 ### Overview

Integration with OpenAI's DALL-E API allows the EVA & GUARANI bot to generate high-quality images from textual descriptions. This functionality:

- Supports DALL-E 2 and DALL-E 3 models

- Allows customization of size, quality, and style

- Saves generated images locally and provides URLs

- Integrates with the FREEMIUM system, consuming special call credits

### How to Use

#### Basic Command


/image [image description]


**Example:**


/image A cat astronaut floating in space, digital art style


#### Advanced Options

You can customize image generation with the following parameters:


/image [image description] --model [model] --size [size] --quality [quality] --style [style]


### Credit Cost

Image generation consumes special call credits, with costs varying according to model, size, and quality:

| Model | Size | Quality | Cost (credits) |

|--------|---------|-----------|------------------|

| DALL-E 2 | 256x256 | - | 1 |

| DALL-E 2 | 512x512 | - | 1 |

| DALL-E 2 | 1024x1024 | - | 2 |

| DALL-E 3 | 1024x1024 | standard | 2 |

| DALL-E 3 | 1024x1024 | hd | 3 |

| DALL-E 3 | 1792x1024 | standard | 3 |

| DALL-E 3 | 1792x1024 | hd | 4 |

☆ ☆ ☆ ☆ ☆

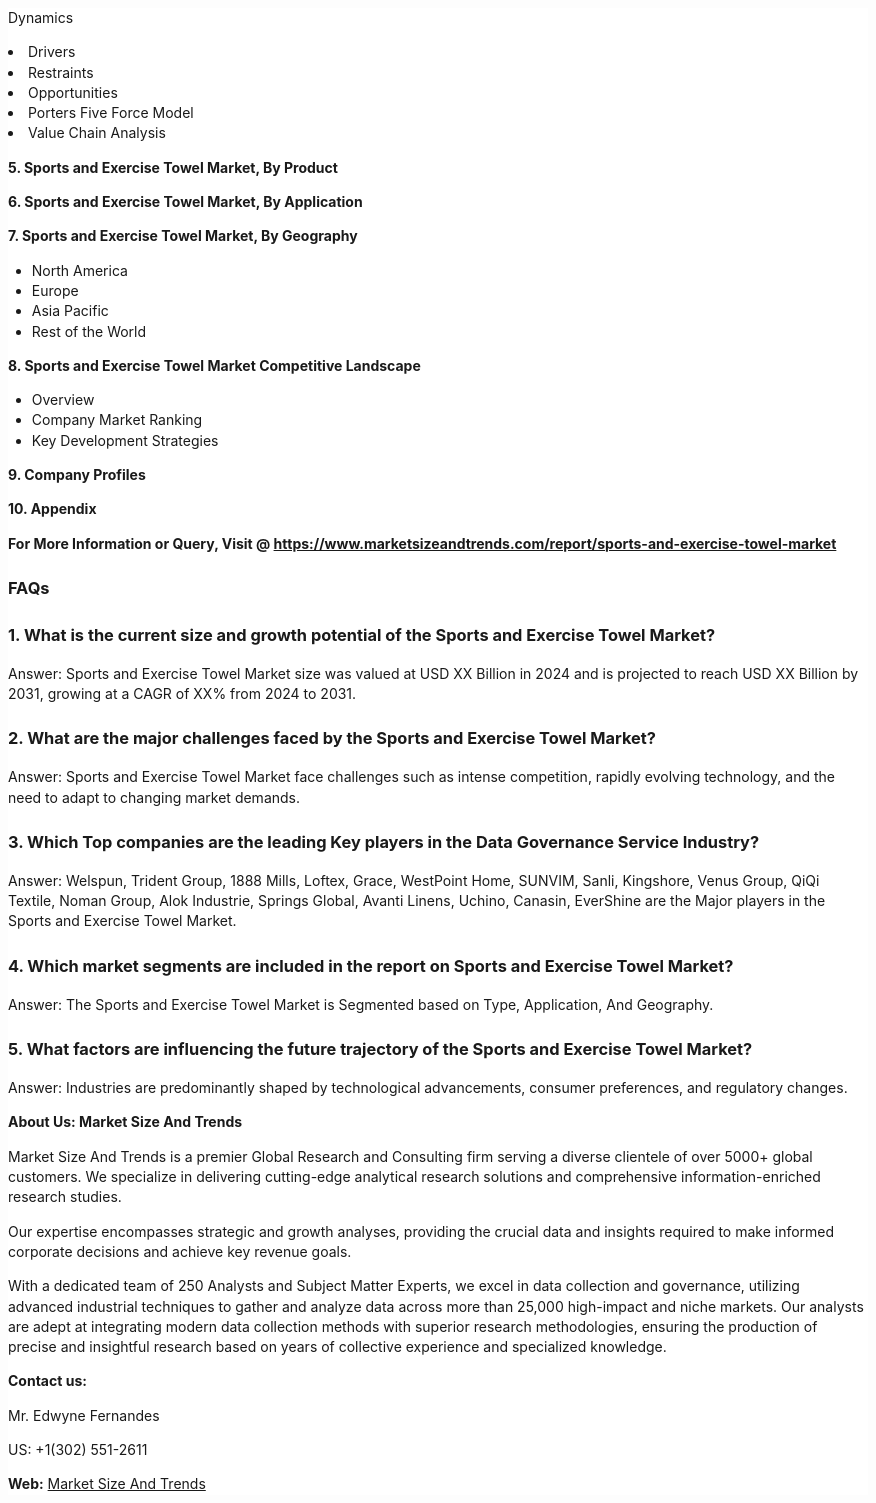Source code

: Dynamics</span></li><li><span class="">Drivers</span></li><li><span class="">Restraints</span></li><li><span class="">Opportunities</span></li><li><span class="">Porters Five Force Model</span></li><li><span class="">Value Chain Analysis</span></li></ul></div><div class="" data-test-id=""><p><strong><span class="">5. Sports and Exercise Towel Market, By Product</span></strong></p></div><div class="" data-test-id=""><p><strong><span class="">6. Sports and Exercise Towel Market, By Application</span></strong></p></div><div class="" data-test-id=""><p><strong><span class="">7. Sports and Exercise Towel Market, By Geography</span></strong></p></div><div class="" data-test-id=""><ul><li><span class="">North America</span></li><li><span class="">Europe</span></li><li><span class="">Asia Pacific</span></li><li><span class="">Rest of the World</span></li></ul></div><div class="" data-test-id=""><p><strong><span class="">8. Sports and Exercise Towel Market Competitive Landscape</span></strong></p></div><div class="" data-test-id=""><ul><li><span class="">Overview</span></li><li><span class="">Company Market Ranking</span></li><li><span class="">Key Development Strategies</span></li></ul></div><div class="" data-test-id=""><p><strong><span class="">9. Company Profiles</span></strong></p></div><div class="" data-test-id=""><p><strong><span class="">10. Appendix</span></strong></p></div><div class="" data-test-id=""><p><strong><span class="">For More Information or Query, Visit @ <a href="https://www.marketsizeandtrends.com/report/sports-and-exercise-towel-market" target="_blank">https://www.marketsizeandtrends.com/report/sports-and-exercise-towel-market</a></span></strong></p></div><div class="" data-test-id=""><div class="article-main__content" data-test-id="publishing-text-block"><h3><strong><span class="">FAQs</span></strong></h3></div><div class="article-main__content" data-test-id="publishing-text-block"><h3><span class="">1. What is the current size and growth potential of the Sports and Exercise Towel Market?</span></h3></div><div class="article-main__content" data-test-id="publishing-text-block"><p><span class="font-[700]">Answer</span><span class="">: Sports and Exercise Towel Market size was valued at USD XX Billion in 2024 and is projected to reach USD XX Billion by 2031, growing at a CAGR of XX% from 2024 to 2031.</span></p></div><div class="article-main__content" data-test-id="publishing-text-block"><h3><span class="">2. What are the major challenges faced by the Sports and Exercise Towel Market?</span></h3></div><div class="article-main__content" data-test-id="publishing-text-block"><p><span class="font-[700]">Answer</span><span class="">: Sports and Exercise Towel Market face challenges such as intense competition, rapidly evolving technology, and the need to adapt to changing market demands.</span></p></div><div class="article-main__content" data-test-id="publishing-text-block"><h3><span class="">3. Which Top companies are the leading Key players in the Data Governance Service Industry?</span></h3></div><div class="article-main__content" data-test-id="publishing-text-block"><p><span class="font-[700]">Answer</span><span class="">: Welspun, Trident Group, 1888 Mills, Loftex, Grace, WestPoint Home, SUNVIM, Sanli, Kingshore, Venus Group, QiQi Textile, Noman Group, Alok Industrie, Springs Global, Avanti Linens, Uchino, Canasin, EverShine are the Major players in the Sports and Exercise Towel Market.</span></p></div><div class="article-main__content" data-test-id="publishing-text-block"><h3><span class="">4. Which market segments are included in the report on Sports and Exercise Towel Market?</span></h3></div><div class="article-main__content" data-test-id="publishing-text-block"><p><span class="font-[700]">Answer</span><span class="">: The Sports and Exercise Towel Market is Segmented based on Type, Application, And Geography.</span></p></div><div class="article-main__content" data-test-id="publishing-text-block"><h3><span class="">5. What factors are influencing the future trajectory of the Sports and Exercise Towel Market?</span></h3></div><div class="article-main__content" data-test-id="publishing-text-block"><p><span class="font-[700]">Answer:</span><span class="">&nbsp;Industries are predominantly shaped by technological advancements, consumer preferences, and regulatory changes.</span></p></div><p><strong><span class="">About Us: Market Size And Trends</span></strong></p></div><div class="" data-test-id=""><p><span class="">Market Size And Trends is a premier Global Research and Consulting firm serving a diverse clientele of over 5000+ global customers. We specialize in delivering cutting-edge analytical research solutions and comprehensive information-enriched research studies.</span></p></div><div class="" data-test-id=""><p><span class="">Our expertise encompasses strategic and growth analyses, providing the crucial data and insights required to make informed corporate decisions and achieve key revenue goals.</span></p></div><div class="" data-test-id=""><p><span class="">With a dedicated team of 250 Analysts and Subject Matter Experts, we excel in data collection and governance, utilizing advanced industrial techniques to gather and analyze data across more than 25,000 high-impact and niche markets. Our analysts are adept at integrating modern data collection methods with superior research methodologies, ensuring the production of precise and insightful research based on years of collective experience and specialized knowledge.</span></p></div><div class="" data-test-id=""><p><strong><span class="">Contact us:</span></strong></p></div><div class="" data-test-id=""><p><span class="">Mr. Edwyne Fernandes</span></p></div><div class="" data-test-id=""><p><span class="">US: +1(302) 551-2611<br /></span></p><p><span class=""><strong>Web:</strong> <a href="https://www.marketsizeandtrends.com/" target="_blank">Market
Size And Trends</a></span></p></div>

☆ ☆ ☆ ☆ ☆

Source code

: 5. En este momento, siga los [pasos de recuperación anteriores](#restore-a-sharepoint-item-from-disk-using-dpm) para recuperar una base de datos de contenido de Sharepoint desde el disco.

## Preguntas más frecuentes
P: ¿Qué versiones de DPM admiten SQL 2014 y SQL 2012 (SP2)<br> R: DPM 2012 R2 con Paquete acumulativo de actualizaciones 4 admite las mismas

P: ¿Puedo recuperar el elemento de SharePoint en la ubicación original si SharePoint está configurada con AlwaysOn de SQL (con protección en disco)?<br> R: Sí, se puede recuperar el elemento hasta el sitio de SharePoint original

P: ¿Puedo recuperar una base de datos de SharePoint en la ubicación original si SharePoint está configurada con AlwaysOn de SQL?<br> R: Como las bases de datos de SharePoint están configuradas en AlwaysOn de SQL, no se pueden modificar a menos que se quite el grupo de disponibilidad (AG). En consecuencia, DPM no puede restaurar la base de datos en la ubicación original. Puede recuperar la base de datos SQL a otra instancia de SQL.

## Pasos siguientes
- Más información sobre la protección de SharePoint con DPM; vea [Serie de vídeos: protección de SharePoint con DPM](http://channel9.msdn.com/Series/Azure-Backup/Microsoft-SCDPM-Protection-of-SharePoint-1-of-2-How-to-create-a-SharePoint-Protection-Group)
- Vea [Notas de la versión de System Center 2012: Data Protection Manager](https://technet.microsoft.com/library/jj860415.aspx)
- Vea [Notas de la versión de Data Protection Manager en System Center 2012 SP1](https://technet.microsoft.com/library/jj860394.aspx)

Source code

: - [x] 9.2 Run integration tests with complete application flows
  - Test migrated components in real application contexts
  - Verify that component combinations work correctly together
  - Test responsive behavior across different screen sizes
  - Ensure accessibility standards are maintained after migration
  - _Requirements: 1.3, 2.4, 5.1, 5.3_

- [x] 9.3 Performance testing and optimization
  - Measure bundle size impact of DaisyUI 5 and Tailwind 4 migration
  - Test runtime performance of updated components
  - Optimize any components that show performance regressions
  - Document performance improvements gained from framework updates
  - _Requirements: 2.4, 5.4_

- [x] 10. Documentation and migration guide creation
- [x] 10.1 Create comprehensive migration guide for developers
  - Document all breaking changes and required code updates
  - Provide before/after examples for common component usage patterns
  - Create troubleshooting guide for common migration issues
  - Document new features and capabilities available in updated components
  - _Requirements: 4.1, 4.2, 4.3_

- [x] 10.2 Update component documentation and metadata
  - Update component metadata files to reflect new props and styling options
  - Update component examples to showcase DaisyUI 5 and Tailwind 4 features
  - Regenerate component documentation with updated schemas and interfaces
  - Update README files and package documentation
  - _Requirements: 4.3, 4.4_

☆ ☆ ☆ ☆ ☆

### How to complete this task
Every line above from the line with "- Vea [Notas de la versión de Data" to the line with "- Update component metadata", both included, must be reproduced exactly, and no other line may appear.

### Written solution
- Vea [Notas de la versión de Data Protection Manager en System Center 2012 SP1](https://technet.microsoft.com/library/jj860394.aspx)

Source code

: - [x] 9.2 Run integration tests with complete application flows
  - Test migrated components in real application contexts
  - Verify that component combinations work correctly together
  - Test responsive behavior across different screen sizes
  - Ensure accessibility standards are maintained after migration
  - _Requirements: 1.3, 2.4, 5.1, 5.3_

- [x] 9.3 Performance testing and optimization
  - Measure bundle size impact of DaisyUI 5 and Tailwind 4 migration
  - Test runtime performance of updated components
  - Optimize any components that show performance regressions
  - Document performance improvements gained from framework updates
  - _Requirements: 2.4, 5.4_

- [x] 10. Documentation and migration guide creation
- [x] 10.1 Create comprehensive migration guide for developers
  - Document all breaking changes and required code updates
  - Provide before/after examples for common component usage patterns
  - Create troubleshooting guide for common migration issues
  - Document new features and capabilities available in updated components
  - _Requirements: 4.1, 4.2, 4.3_

- [x] 10.2 Update component documentation and metadata
  - Update component metadata files to reflect new props and styling options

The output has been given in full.